• Given passage:
=-=-=-=-=
The main portion of our script is more or less
identical to that of the previous example; we create new instances of
the handler and driver classes and call the parse method
on the driver object. This time, though, we pass the location of the
FASTA file that we want to translate to XML as the sole argument to
parse.
use strict;
use XML::Handler::XMLWriter;
my $sequence_file = 'files/seq1.fasta';
my $writer = XML::Handler::XMLWriter->new();
my $driver = SAXDriverFastaFile->new(Handler => $writer);
$driver->parse($sequence_file);
Now we begin our driver class.
package SAXDriverFastaFile;
# generate SAX1 events from a fasta sequence record.
use strict;
use Bio::SeqIO;
use vars qw($AUTOLOAD);
sub new {
my ($proto, %args) = @_;
my $class = ref($proto) || $proto;
my $self = \%args;
bless ($self, $class);
return $self;
}
We have decided that we would rather pass simple structures to the
event generators that are used most often (rather than the hash
references that the SAX handler expects), so we will implement the
start_element, end_element, and
characters methods inside our driver class to accept
these simpler arguments and forward the data to the handler in the
expected format.
sub start_element {
my $self = shift;
my $element_name = shift;
my %attributes = @_;
$self->{Handler}->start_element({Name => $element_name,
Attributes => \%attributes});
}
sub end_element {
my ($self, $element_name) = @_;
$self->{Handler}->end_element({Name => $element_name});
$self->newline;
}
sub characters {
my ($self, $data) = @_;
$self->{Handler}->characters({Data => $data});
}
With these methods in place we can now write:
$obj->start_element('element_name', (attr1 => 'some value', attr2 => 'some other value'))
=-=-=-=-=
• Stored data:

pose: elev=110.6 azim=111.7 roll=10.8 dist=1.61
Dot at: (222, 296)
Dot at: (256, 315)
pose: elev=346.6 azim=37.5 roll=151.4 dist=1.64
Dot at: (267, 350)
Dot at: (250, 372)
=-=-=-=-=
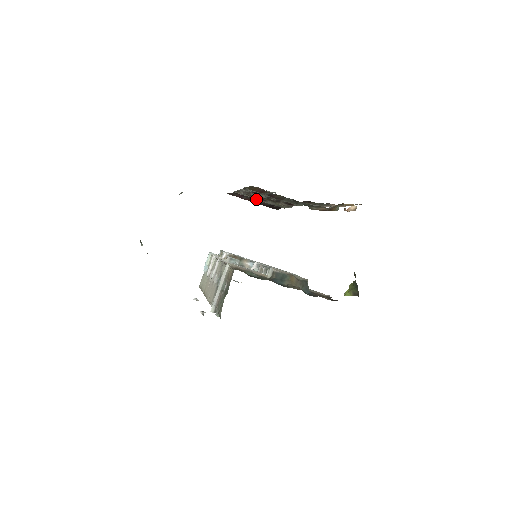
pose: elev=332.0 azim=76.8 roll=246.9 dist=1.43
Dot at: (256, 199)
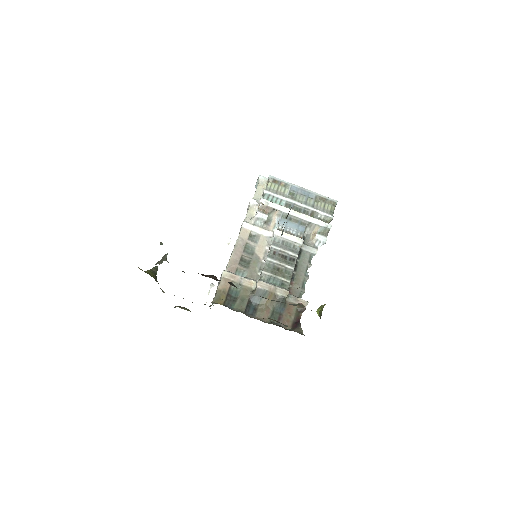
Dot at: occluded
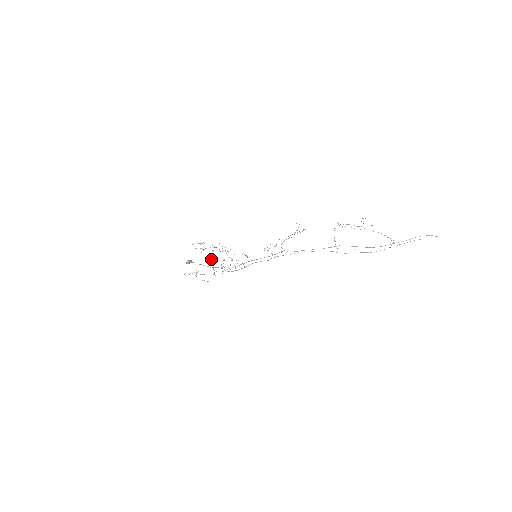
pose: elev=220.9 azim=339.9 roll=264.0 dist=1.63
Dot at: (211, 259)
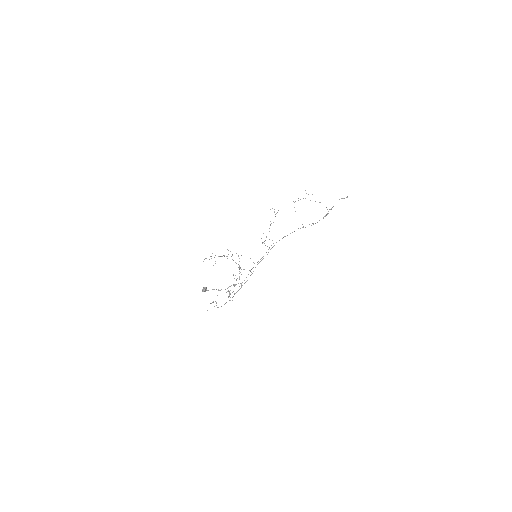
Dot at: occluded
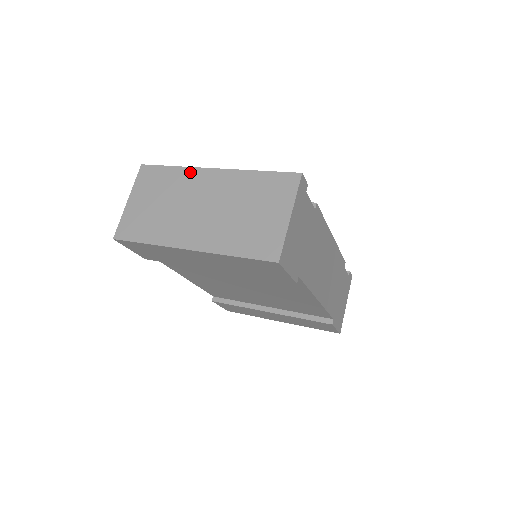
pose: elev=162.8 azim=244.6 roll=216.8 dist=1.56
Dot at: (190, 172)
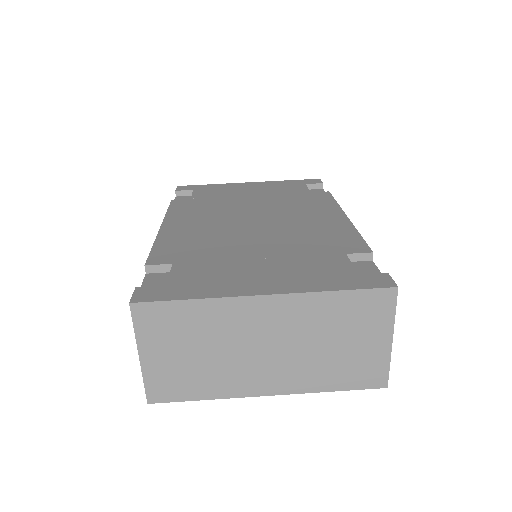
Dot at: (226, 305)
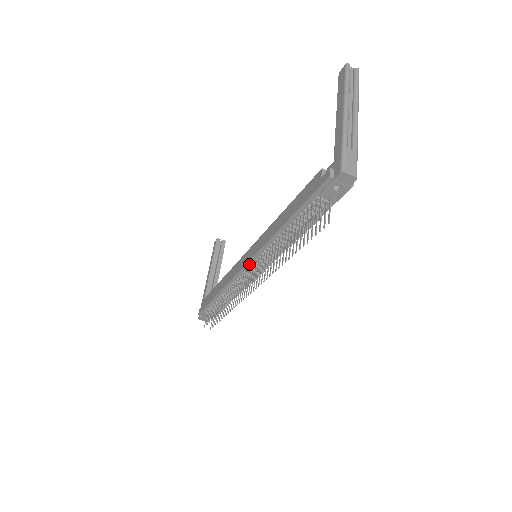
=-=-=-=-=
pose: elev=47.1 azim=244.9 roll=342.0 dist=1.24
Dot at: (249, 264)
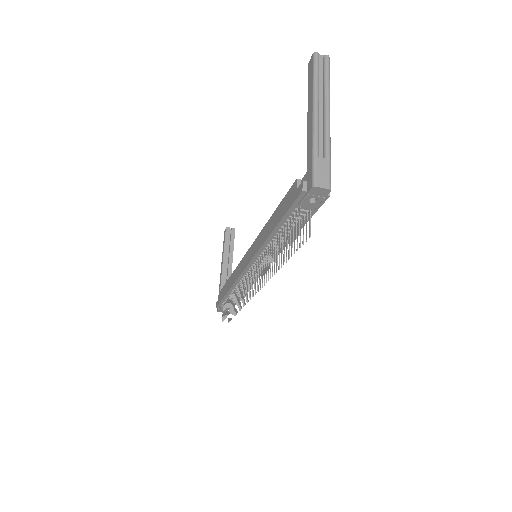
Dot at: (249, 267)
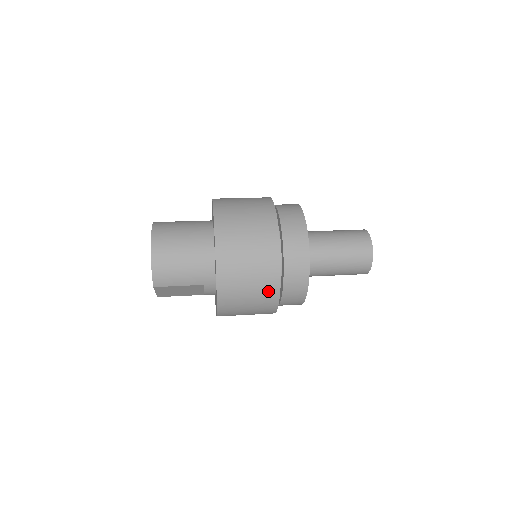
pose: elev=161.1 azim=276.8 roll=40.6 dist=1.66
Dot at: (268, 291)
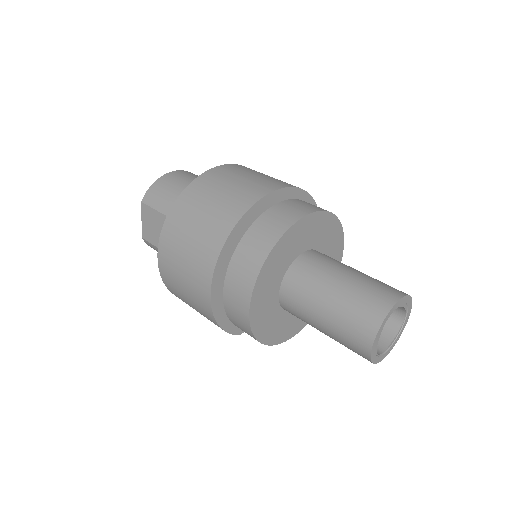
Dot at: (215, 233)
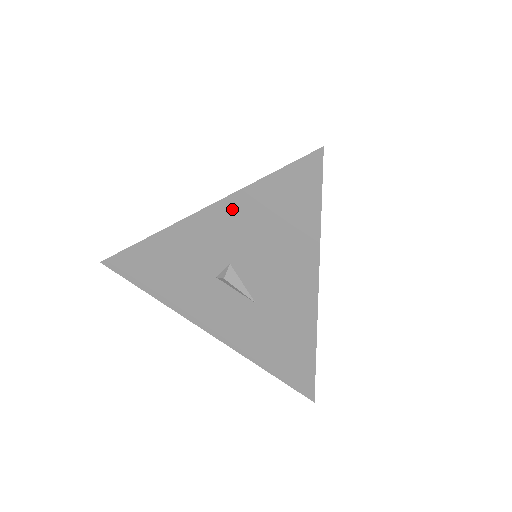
=-=-=-=-=
• Task prompt: Continue the passage on the Perl SAX driver for FASTA files from the point where it stops.

• Result:
rather than the more verbose:
$obj->{Handler}->start_element({Name => 'element_name',
Attributes => {attr1 => 'some value'
attr2 => 'some other value'}
})
In analyzing the task at hand, we notice that we often want to
produce simple XML data elements in the format
<name>value</name>. To make generating these
events easier, we will add the following data_element
method to our driver class which will allow us to produce these
elements by calling $obj->data_element('name',
'value').
sub data_element {
my ($self, $element_name, $data) = @_;
$self->{Handler}->start_element({Name => $element_name,
Attributes => {}});
$self->{Handler}->characters({Data => $data});
$self->{Handler}->end_element({Name => $element_name});
$self->newline;
}
Did you notice the call to the mysterious newline
method? The handler for this driver does nothing more than present
the SAX events as an XML document, and we have decided that the
resulting document should have at least some sort of minimal
formatting to make it easier to look at in a text editor. In this
case, having each element on a separate line will suffice. Inserting
newlines into the document is likely to be very common, so, rather
than calling $obj->characters("\n") for every line break
we have created the following newline method that does
that for us.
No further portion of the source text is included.